Task description
Retype the records exactly.

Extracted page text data
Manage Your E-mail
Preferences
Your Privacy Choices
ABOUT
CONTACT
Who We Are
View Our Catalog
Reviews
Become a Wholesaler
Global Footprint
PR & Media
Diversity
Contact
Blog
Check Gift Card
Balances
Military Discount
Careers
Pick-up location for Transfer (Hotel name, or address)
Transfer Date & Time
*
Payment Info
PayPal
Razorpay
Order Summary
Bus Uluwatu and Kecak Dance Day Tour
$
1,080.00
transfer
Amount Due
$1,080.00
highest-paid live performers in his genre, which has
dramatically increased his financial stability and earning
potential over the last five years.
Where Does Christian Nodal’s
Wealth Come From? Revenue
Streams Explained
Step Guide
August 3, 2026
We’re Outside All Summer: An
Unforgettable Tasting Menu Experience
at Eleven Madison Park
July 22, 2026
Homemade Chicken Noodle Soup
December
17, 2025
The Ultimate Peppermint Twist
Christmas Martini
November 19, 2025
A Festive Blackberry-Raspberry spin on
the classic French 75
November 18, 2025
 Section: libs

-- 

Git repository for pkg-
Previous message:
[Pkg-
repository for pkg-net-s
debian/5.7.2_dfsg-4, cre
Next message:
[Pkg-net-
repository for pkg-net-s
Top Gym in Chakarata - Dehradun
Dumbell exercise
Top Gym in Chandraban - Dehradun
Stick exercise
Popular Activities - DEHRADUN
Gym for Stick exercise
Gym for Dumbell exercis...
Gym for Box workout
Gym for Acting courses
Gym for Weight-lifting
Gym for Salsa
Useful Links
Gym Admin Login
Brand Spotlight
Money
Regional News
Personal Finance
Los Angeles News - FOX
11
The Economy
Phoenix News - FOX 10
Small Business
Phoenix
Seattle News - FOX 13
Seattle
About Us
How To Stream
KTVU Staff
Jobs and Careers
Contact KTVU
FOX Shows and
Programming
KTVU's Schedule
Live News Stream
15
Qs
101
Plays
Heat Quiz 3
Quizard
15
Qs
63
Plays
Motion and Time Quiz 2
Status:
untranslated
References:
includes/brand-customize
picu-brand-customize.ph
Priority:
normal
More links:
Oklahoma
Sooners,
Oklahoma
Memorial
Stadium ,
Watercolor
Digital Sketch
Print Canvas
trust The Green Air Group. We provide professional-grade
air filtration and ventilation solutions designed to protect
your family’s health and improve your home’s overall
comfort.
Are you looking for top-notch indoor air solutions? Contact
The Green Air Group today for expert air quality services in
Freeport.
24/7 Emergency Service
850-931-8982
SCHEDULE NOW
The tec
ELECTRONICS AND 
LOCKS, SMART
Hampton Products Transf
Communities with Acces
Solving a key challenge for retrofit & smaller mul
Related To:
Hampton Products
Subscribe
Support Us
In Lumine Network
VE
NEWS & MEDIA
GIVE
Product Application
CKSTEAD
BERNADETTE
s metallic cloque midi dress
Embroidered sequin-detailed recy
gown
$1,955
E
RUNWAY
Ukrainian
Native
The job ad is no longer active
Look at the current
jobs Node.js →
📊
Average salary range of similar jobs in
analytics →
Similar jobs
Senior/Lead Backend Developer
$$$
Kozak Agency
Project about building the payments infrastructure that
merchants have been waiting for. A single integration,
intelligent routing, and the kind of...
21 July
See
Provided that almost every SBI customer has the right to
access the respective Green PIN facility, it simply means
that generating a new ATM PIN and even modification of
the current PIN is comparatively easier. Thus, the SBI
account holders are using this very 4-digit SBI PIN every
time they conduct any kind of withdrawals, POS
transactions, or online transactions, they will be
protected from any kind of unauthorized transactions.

Problem solution
Manage Your E-mail
Preferences
Your Privacy Choices
ABOUT
CONTACT
Who We Are
View Our Catalog
Reviews
Become a Wholesaler
Global Footprint
PR & Media
Diversity
Contact
Blog
Check Gift Card
Balances
Military Discount
Careers
Pick-up location for Transfer (Hotel name, or address)
Transfer Date & Time
*
Payment Info
PayPal
Razorpay
Order Summary
Bus Uluwatu and Kecak Dance Day Tour
$
1,080.00
transfer
Amount Due
$1,080.00
highest-paid live performers in his genre, which has
dramatically increased his financial stability and earning
potential over the last five years.
Where Does Christian Nodal’s
Wealth Come From? Revenue
Streams Explained
Step Guide
August 3, 2026
We’re Outside All Summer: An
Unforgettable Tasting Menu Experience
at Eleven Madison Park
July 22, 2026
Homemade Chicken Noodle Soup
December
17, 2025
The Ultimate Peppermint Twist
Christmas Martini
November 19, 2025
A Festive Blackberry-Raspberry spin on
the classic French 75
November 18, 2025
 Section: libs

-- 

Git repository for pkg-
Previous message:
[Pkg-
repository for pkg-net-s
debian/5.7.2_dfsg-4, cre
Next message:
[Pkg-net-
repository for pkg-net-s
Top Gym in Chakarata - Dehradun
Dumbell exercise
Top Gym in Chandraban - Dehradun
Stick exercise
Popular Activities - DEHRADUN
Gym for Stick exercise
Gym for Dumbell exercis...
Gym for Box workout
Gym for Acting courses
Gym for Weight-lifting
Gym for Salsa
Useful Links
Gym Admin Login
Brand Spotlight
Money
Regional News
Personal Finance
Los Angeles News - FOX
11
The Economy
Phoenix News - FOX 10
Small Business
Phoenix
Seattle News - FOX 13
Seattle
About Us
How To Stream
KTVU Staff
Jobs and Careers
Contact KTVU
FOX Shows and
Programming
KTVU's Schedule
Live News Stream
15
Qs
101
Plays
Heat Quiz 3
Quizard
15
Qs
63
Plays
Motion and Time Quiz 2
Status:
untranslated
References:
includes/brand-customize
picu-brand-customize.ph
Priority:
normal
More links:
Oklahoma
Sooners,
Oklahoma
Memorial
Stadium ,
Watercolor
Digital Sketch
Print Canvas
trust The Green Air Group. We provide professional-grade
air filtration and ventilation solutions designed to protect
your family’s health and improve your home’s overall
comfort.
Are you looking for top-notch indoor air solutions? Contact
The Green Air Group today for expert air quality services in
Freeport.
24/7 Emergency Service
850-931-8982
SCHEDULE NOW
The tec
ELECTRONICS AND 
LOCKS, SMART
Hampton Products Transf
Communities with Acces
Solving a key challenge for retrofit & smaller mul
Related To:
Hampton Products
Subscribe
Support Us
In Lumine Network
VE
NEWS & MEDIA
GIVE
Product Application
CKSTEAD
BERNADETTE
s metallic cloque midi dress
Embroidered sequin-detailed recy
gown
$1,955
E
RUNWAY
Ukrainian
Native
The job ad is no longer active
Look at the current
jobs Node.js →
📊
Average salary range of similar jobs in
analytics →
Similar jobs
Senior/Lead Backend Developer
$$$
Kozak Agency
Project about building the payments infrastructure that
merchants have been waiting for. A single integration,
intelligent routing, and the kind of...
21 July
See
Provided that almost every SBI customer has the right to
access the respective Green PIN facility, it simply means
that generating a new ATM PIN and even modification of
the current PIN is comparatively easier. Thus, the SBI
account holders are using this very 4-digit SBI PIN every
time they conduct any kind of withdrawals, POS
transactions, or online transactions, they will be
protected from any kind of unauthorized transactions.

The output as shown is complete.